Publié le 03 décembre 2007
This volume will draw the attention of everyone interested in the fascinating diversity of ancient ecosystems such as reefs and shell accumulations in the Palaeozoic, whose difficulty of study rests primarily on its multidisciplinary position crossing numerous geological disciplines. Their facies characterization is, like many other biosedimentary structures, a process that requires the acquisition and integration of a wide and multiscale diversity of observations, which include field (global geometries), sample (fabrics), and thin-section (textures) scales. One of the messages of this collection of papers is the wide diversity of sedimentary geometries and facies displayed by Palaeozoic reefs, shell accumulations, and transitional composite deposits. We have touched on some of the major issues at this stage of development in the field: the major climatic, environmental and evolutionary factors that controlled the Palaeozoic development of shell accumulations and reefs.
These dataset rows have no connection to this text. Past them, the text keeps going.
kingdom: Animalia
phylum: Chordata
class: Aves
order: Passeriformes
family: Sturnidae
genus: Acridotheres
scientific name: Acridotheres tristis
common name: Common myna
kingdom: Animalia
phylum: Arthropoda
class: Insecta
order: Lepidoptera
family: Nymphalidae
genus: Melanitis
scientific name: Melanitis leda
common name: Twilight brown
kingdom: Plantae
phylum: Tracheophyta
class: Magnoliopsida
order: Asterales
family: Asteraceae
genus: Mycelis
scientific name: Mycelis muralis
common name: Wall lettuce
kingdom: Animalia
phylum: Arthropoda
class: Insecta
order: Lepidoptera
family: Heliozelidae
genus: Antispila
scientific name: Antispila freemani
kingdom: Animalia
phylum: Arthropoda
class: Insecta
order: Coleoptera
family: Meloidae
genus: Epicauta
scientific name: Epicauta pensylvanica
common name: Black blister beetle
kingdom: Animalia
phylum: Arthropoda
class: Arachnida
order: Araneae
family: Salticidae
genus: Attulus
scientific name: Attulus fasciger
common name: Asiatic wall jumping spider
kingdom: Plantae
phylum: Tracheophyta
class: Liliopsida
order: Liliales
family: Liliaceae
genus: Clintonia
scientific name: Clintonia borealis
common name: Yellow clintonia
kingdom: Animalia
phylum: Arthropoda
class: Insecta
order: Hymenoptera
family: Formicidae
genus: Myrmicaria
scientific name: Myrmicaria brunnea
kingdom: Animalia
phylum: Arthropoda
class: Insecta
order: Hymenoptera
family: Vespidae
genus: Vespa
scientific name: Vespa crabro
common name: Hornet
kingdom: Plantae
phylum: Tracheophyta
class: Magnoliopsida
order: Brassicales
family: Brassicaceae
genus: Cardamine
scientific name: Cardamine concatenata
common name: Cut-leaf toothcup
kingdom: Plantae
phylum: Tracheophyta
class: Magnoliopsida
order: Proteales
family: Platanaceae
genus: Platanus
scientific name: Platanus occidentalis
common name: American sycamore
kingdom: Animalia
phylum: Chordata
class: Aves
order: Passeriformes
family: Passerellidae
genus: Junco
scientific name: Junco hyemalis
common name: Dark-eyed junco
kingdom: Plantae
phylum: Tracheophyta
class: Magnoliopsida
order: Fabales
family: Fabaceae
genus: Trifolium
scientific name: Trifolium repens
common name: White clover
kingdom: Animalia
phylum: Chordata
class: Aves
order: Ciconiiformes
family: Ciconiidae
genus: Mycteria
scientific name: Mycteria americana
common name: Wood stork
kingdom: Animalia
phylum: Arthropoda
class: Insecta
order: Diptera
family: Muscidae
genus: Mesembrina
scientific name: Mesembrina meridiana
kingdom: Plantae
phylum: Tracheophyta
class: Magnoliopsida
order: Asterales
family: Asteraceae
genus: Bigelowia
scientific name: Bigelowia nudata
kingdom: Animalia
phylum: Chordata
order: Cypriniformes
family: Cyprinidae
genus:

Emmanuelle Vennin is professor at the Université de Bourgogne (France) and is carbonate sedimentologist. She is currently investigating the development of ancient (Ordovician to Miocene) reef deposits in term of geometry, biosedimentary processes, stratigraphy and palaeoclimatology. Markus Aretz holds a PhD from the Universität zu Köln (Germany). He previously worked at Liège (Belgium) and Brisbane (Australia) and is currently employed at the University of Köln as assistant professor. He is a carbonate sedimentologist and palaeobiologist who is specialised in Late Devonian and Carboniferous reefs and reef biota, especially corals. The interactions of very different organisms in reef forming processes have been an important aspect of his research in the last years. Frédéric Boulvain graduated from the Brussels and Paris-XI universities, and obtained a Doctorat en Sciences from Brussels after five years research on Frasnian mud-mounds. He is now Professor at the University of Liège (Belgium) and Head of the Department of Geology. His main research interests are in sedimentology of Palaeozoic reefs and mounds and use of magnetic susceptibility in sedimentary dynamics reconstructions. Axel Munnecke is assistant professor at the Institute of Palaeontology in Erlangen (Germany), and is currently investigating the development of the Ordovician and Silurian climate by means of analysis of stable C/O-isotopes from brachiopod shells. In addition, he is working on the origin and diagenesis of limestone-marl alternations, and on the development of Palaeozoic calcareous micro- and nanofossils.
VENNIN E., ARETZ M., BOULVAIN F. & MUNNECKE A. (eds) 2007 — Facies from Palaeozoic reefs and bioaccumulations. Muséum national d'Histoire naturelle, Paris, 341 p. (Mémoires du Muséum national d'Histoire naturelle ; 195).